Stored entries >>
________________

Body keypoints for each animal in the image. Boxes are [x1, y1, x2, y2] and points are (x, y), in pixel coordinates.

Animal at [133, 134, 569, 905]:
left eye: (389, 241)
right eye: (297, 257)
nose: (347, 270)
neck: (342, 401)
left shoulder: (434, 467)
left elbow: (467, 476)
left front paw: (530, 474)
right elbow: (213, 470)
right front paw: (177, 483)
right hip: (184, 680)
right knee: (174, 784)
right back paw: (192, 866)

________________

Repeat the line that contains "left eye: (389, 241)", then every line after it until the records end, with nothing added.

left eye: (389, 241)
right eye: (297, 257)
nose: (347, 270)
neck: (342, 401)
left shoulder: (434, 467)
left elbow: (467, 476)
left front paw: (530, 474)
right elbow: (213, 470)
right front paw: (177, 483)
right hip: (184, 680)
right knee: (174, 784)
right back paw: (192, 866)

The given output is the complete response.